Remember, please be safe planning your Christmas schedule. You may wish to avoid super-crowded “in person worship and share in televised liturgies instead. If your household is more flexible but you’re drawn to church (as you should be!), try to come before or after Christmas Eve. Remember, Christmas this year is not a holy day of obligation, just like Sundays are not either as the virus pandemic continues. But whenever you come, mask-wearing is mandatory: we want to keep our beloved Cathedral as safe as possible for everyone. We just can’t predict how many guests from elsewhere, who don’t know of our insistence on caution, might join us.
At the risk of mentioning money too often – you’ll remember I did last week too – I feel I really need to mention two special appeals now being made that really deserve your consideration. In fact we’ve put special envelopes in the back of the church to help you in giving to both.
First, this weekend the Church in the USA is taking up a collection for the Retirement Fund for Religious. While in this year’s pandemic we won’t have a visiting sister or brother make the appeal in person, please don’t forget about it. In fact, so many members of religious orders are elderly and so are almost “locked away” from everyone else in the middle of this Covid crisis. They need our assistance more than ever.
(And don’t worry about me and the other aging priests of the Diocese of Baton Rouge. There’s a special annual collection which benefits our Diocesan Priests’ Retirement Fund, but it’s not until Easter!)
And second, Bishop Duca certainly wants me to draw your attention to this year’s Bishop’s Annual Appeal. This was started by Bishop Stanley Joseph Ott back in the 1980s, to help him meet special needs: “one time only” expenses (like setting up our diocesan TV station, known as CatholicLife Television), emergency funding following disasters such as hurricanes and floods, and special requests for particularly worthy projects, often involving Catholic education in our parishes and schools. This annual appeal helps build up two trust funds – the “Works of Mercy” trust and another one for Catholic Schools and Religious Education programs.

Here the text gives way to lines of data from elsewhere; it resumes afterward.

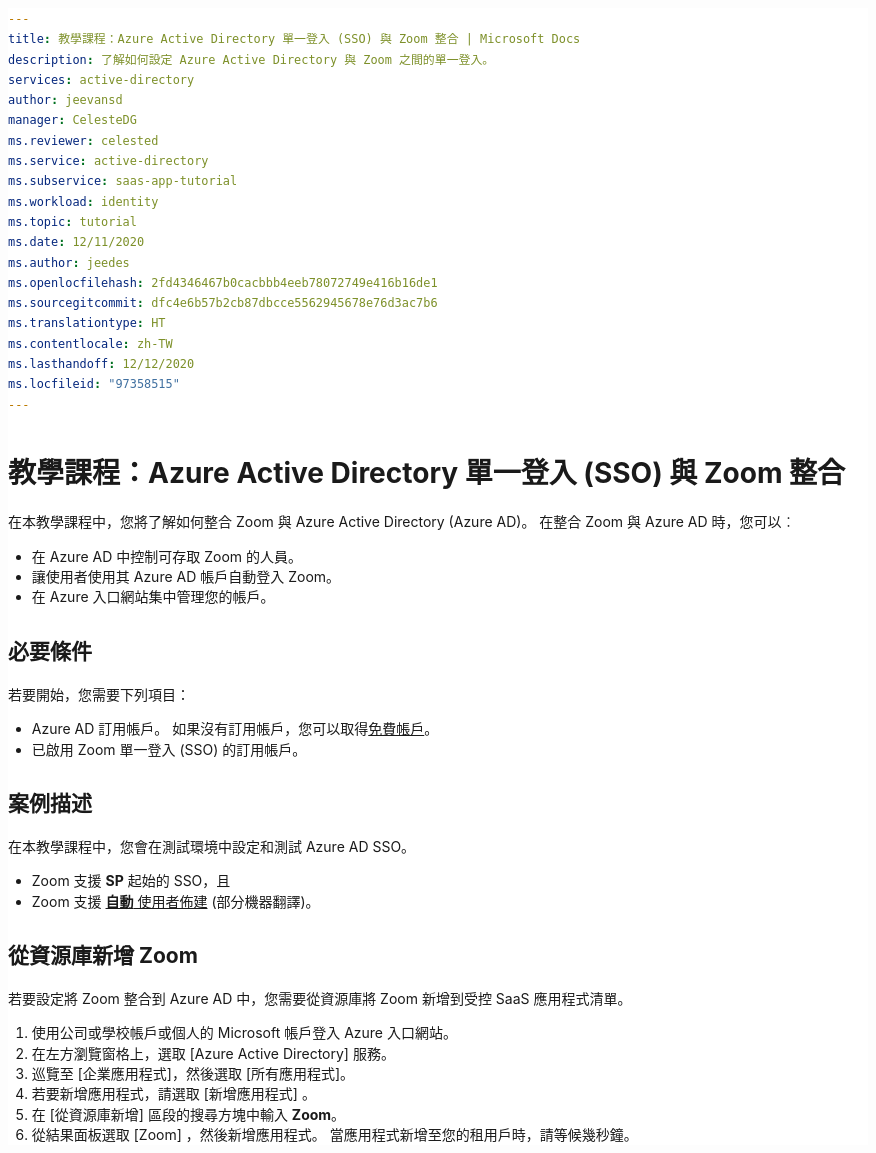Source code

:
 ```yaml
---
title: 教學課程：Azure Active Directory 單一登入 (SSO) 與 Zoom 整合 | Microsoft Docs
description: 了解如何設定 Azure Active Directory 與 Zoom 之間的單一登入。
services: active-directory
author: jeevansd
manager: CelesteDG
ms.reviewer: celested
ms.service: active-directory
ms.subservice: saas-app-tutorial
ms.workload: identity
ms.topic: tutorial
ms.date: 12/11/2020
ms.author: jeedes
ms.openlocfilehash: 2fd4346467b0cacbbb4eeb78072749e416b16de1
ms.sourcegitcommit: dfc4e6b57b2cb87dbcce5562945678e76d3ac7b6
ms.translationtype: HT
ms.contentlocale: zh-TW
ms.lasthandoff: 12/12/2020
ms.locfileid: "97358515"
---
```

# <a name="tutorial-azure-active-directory-single-sign-on-sso-integration-with-zoom"></a>教學課程：Azure Active Directory 單一登入 (SSO) 與 Zoom 整合

在本教學課程中，您將了解如何整合 Zoom 與 Azure Active Directory (Azure AD)。 在整合 Zoom 與 Azure AD 時，您可以︰

* 在 Azure AD 中控制可存取 Zoom 的人員。
* 讓使用者使用其 Azure AD 帳戶自動登入 Zoom。
* 在 Azure 入口網站集中管理您的帳戶。

## <a name="prerequisites"></a>必要條件

若要開始，您需要下列項目：

* Azure AD 訂用帳戶。 如果沒有訂用帳戶，您可以取得[免費帳戶](https://azure.microsoft.com/free/)。
* 已啟用 Zoom 單一登入 (SSO) 的訂用帳戶。

## <a name="scenario-description"></a>案例描述

在本教學課程中，您會在測試環境中設定和測試 Azure AD SSO。

* Zoom 支援 **SP** 起始的 SSO，且 
* Zoom 支援 [**自動** 使用者佈建](./zoom-provisioning-tutorial.md) \(部分機器翻譯\)。

## <a name="adding-zoom-from-the-gallery"></a>從資源庫新增 Zoom

若要設定將 Zoom 整合到 Azure AD 中，您需要從資源庫將 Zoom 新增到受控 SaaS 應用程式清單。

1. 使用公司或學校帳戶或個人的 Microsoft 帳戶登入 Azure 入口網站。
1. 在左方瀏覽窗格上，選取 [Azure Active Directory] 服務。
1. 巡覽至 [企業應用程式]，然後選取 [所有應用程式]。
1. 若要新增應用程式，請選取 [新增應用程式]  。
1. 在 [從資源庫新增]  區段的搜尋方塊中輸入 **Zoom**。
1. 從結果面板選取 [Zoom]  ，然後新增應用程式。 當應用程式新增至您的租用戶時，請等候幾秒鐘。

Well, this year’s BAA is no different. Its theme is Continuing the Mission, for Bishop Duca wants to keep developing what Bishop Ott started. If you keep a sharp eye on your own family finances – and you should! – you know how you always seem to need “extra” money, not to waste but to deal with occasional but inevitable necessary expenses that crop up more suddenly. In a simple, practical sense, that’s what the Bishop’s Annual Appeal does in our diocese: it helps us meet sudden, emergency, or just occasional needs that wouldn’t get done right away. (In fact, the now-infamous “great Covid pandemic of 2020” has made the need for emergency funds all the more acute. You probably read the letter the bishop mailed to you a few weeks ago, and so you know about this already. I hope you can be generous!